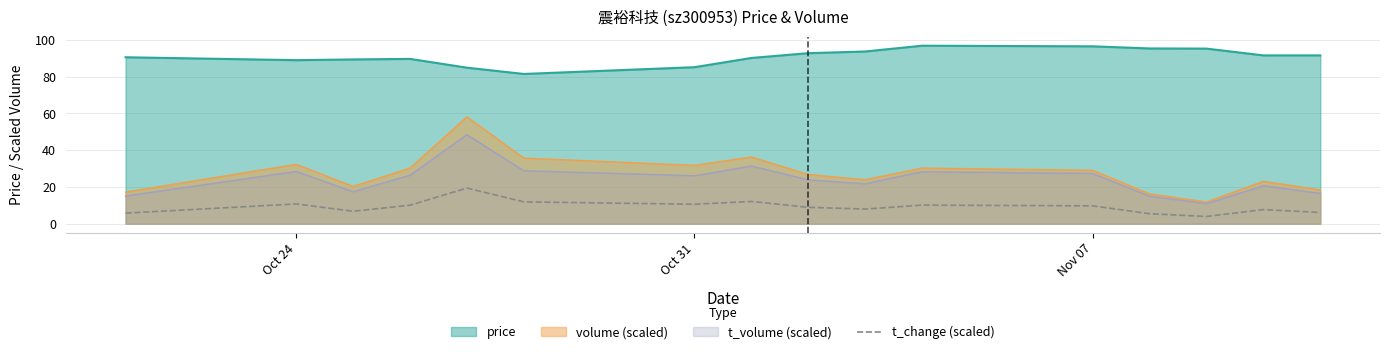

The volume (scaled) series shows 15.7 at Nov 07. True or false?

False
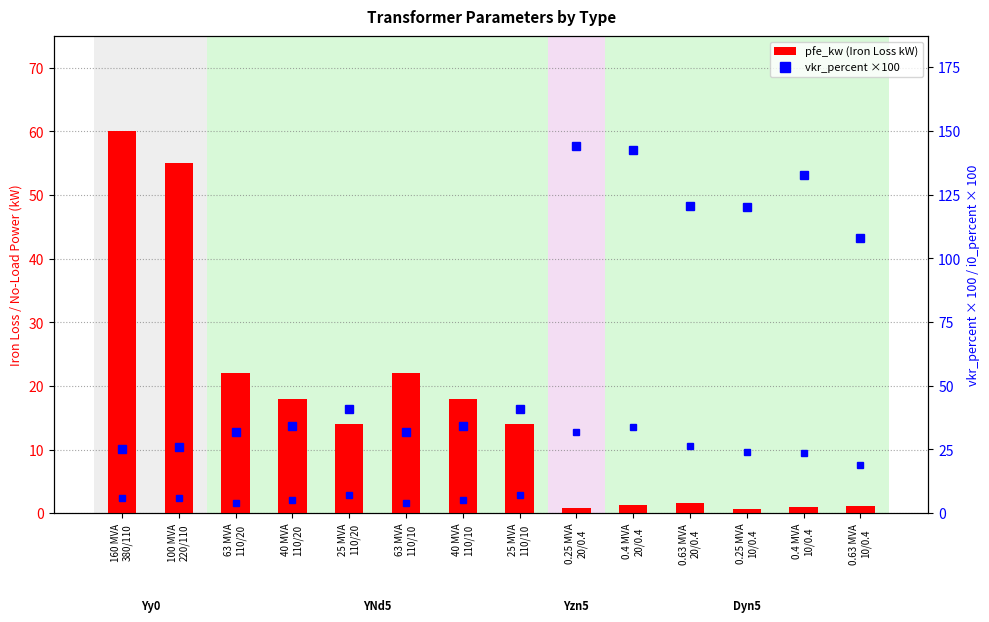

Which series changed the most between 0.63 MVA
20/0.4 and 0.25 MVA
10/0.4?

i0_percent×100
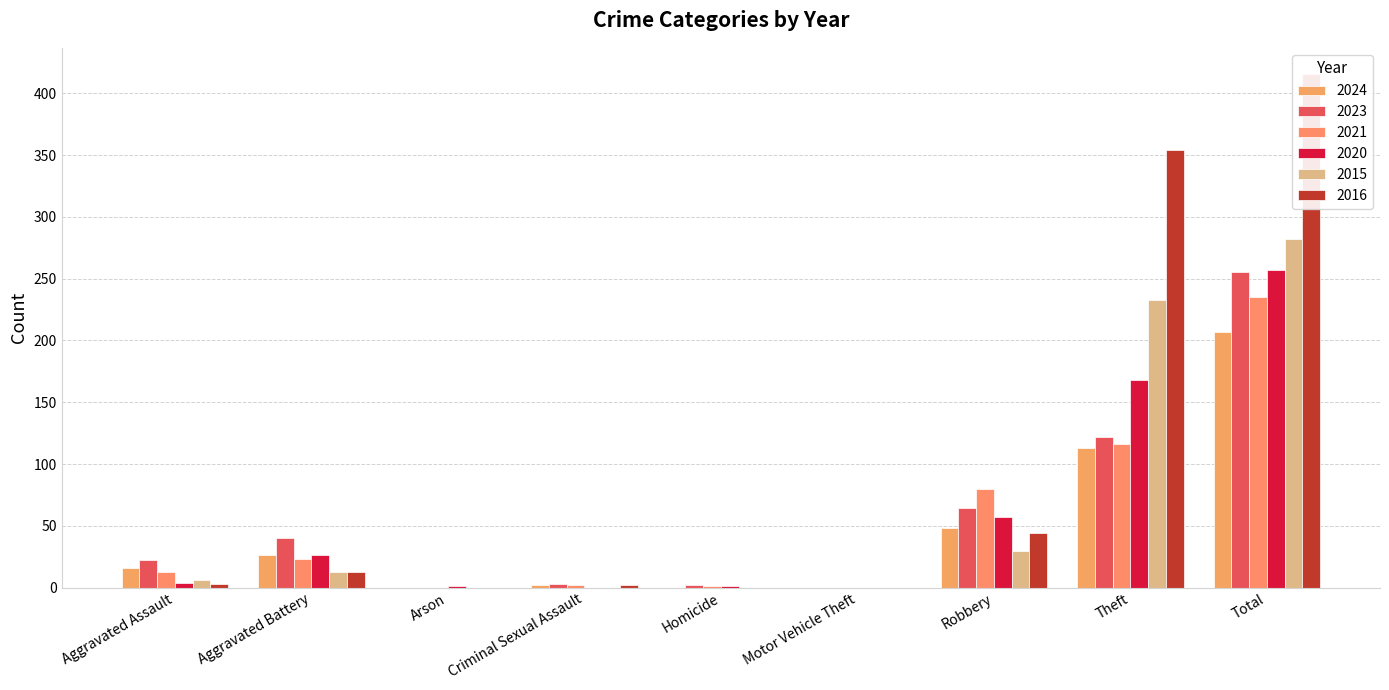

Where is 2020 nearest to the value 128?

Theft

◆ ◆ ◆

위 자료 전체에서 "series"를 "line"로 바꾸어 다시 쓰고, 나머지 부분은 그대로 두시오. 답에는 그림을 넣지 마시오.

**답안:**
The volume (scaled) line shows 15.7 at Nov 07. True or false?

False

Which line changed the most between 0.63 MVA
20/0.4 and 0.25 MVA
10/0.4?

i0_percent×100

Where is 2020 nearest to the value 128?

Theft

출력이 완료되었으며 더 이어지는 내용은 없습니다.